Question

A tank full of water has a small hole at the bottom. If one-fourth of the tank is emptied in ${t_1}$ seconds and the remaining three-fourths of the tank is emptied in ${t_2}$ seconds . Then the ratio $\dfrac{{{t_1}}}{{{t_2}}}$ is:
A. $\sqrt 3$
B. $\sqrt 2$
C. $\dfrac{1}{{\sqrt 2 }}$
D. None of these

Answer 1

In this question we will simply put the given data in the general formula for time taken to empty the tank from water level $H$ to $h$ and then we will compare both the time to get the required ratio. Or in other way first we will have to calculate the initial velocity and then put the entire value in the equation of motion to get the time and then compare.

Formula used:
$T = \dfrac{{2A}}{{a\sqrt {2g} }}(\sqrt H - \sqrt h )$
Where, $A$ and $a$ are the area of the tank and opening in the tank, $H$ is the initial liquid level in the tank and $h$ is the final water level in the tank.

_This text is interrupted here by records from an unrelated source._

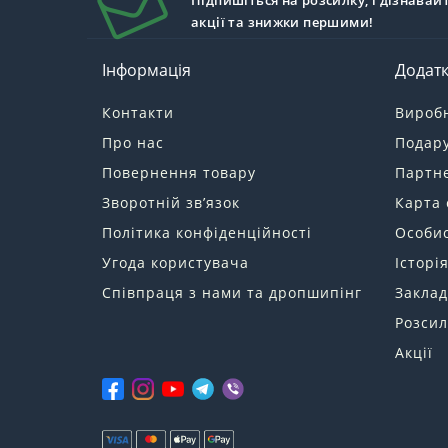
Підпишіться на розсилку, і дізнавай
акції та знижки першими!
Інформація
Додат
Контакти
Вироб
Про нас
Подару
Повернення товару
Партн
Зворотній зв’язок
Карта 
Політика конфіденційності
Особис
Угода користувача
Історі
Співпраця з нами та дропшипінг
Заклад
Розсил
Акції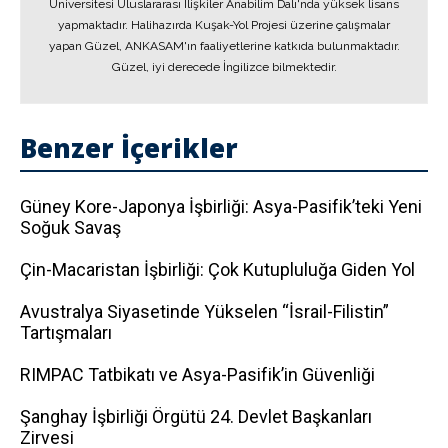
Üniversitesi Uluslararası İlişkiler Anabilim Dalı'nda yüksek lisans
yapmaktadır. Halihazırda Kuşak-Yol Projesi üzerine çalışmalar
yapan Güzel, ANKASAM'ın faaliyetlerine katkıda bulunmaktadır.
Güzel, iyi derecede İngilizce bilmektedir.
Benzer İçerikler
Güney Kore-Japonya İşbirliği: Asya-Pasifik’teki Yeni
Soğuk Savaş
Çin-Macaristan İşbirliği: Çok Kutupluluğa Giden Yol
Avustralya Siyasetinde Yükselen “İsrail-Filistin”
Tartışmaları
RIMPAC Tatbikatı ve Asya-Pasifik’in Güvenliği
Şanghay İşbirliği Örgütü 24. Devlet Başkanları
Zirvesi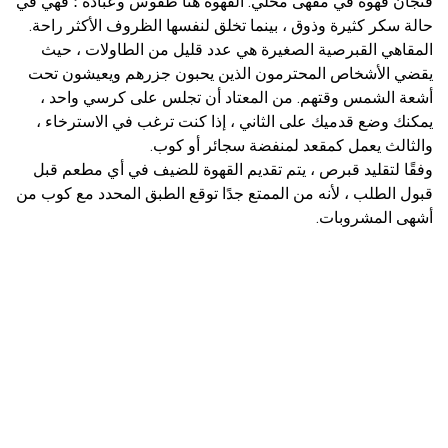
فنجان قهوة في مقهى محلي. القهوة هنا طقوس وعبادة ؛ فهي في
حالة سكر كثيرة وذوق ، بينما تخلق لنفسها الظروف الأكثر راحة.
المقاهي القبرصية الصغيرة هي عدد قليل من الطاولات ، حيث
يقضي الأشخاص المحترمون الذين يحبون جزرهم ويعيشون تحت
أشعة الشمس وقتهم. من المعتاد أن تجلس على كرسي واحد ،
يمكنك وضع قدميك على الثاني ، إذا كنت ترغب في الاسترخاء ،
والثالث يعمل كمقعد لمنفضة سجائر أو كوب.
وفقًا لتقليد قبرص ، يتم تقديم القهوة للضيف في أي مطعم قبل
قبول الطلب ، لأنه من الممتع جدًا توقع الطبق المحدد مع كوب من
أشهى المشروبات.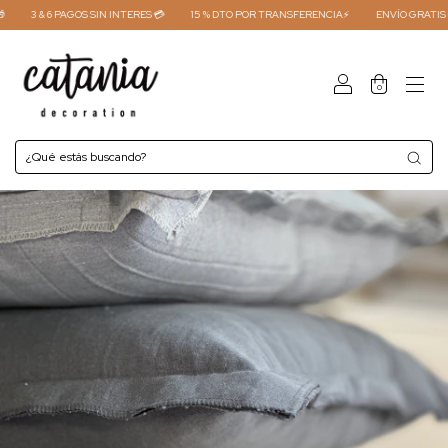
3 & 6 PAGOS SIN INTERES 💳
15 % DTO POR TRANSFERENCIA⚡
ENVÍO GRATIS COM
0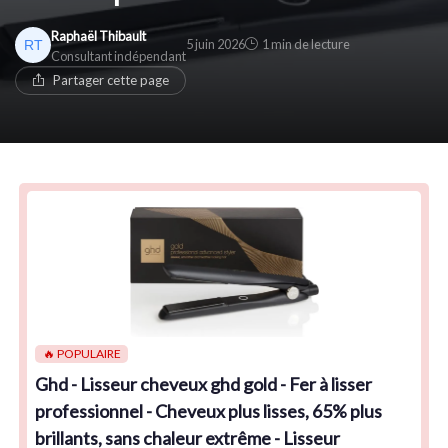
Raphaël Thibault
5 juin 2026
1 min de lecture
Consultant indépendant
Partager cette page
🔥 POPULAIRE
Ghd - Lisseur cheveux ghd gold - Fer à lisser
professionnel - Cheveux plus lisses, 65% plus
brillants, sans chaleur extrême - Lisseur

Complete step by step answer:
Let, $H$ the total height of liquid, time taken to empty the $\dfrac{H}{4}$ is ${t_1}$. We know that the general equation for time required to empty the tank from water level $H$ to $h$ is given by,
$T = \dfrac{{2A}}{{a\sqrt {2g} }}(\sqrt H - \sqrt h )$
Therefore, one-fourth of the tank is emptied in ${t_1}$ seconds is,
${t_1} = \dfrac{{2A}}{{a\sqrt {2g} }}\left( {\sqrt H - \sqrt {\dfrac{{3H}}{4}} } \right) \\\ \Rightarrow {t_1} = \dfrac{{2A}}{{a\sqrt {2g} }}\sqrt H \left( {\dfrac{{2 - \sqrt 3 }}{2}} \right) \\\$
Similarly, the remaining three-fourths of the tank is emptied in ${t_2}$ seconds is,
${t_2} = \dfrac{{2A}}{{a\sqrt {2g} }}\left( {\sqrt {\dfrac{{3H}}{4}} - 0} \right) \\\ \Rightarrow {t_2} = \dfrac{{2A}}{{a\sqrt {2g} }}\left( {\dfrac{{\sqrt {3H} }}{2}} \right) \\\$
So, now the ratio of $\dfrac{{{t_1}}}{{{t_2}}}$ is,
$\dfrac{{{t_1}}}{{{t_2}}} = \dfrac{{\dfrac{{2A}}{{a\sqrt {2g} }}\sqrt H \left( {\dfrac{{2 - \sqrt 3 }}{2}} \right)}}{{\dfrac{{2A}}{{a\sqrt {2g} }}\left( {\dfrac{{\sqrt {3H} }}{2}} \right)}} \\\ \therefore \dfrac{{{t_1}}}{{{t_2}}} = \dfrac{{2 - \sqrt 3 }}{{\sqrt 3 }}$
So, now the ratio of $\dfrac{{{t_1}}}{{{t_2}}}$ is $\dfrac{{2 - \sqrt 3 }}{{\sqrt 3 }}$.

Hence, the correct option is D.

Note: Note that initial velocity of liquid when it will start flow is given by $\sqrt {2gx}$ where $x$ is the complete height of liquid. And if there will be two fluids then they will have two different densities and then in that case we can use Bernoulli’s equation to answer that and in that case the liquid with denser volume will come first.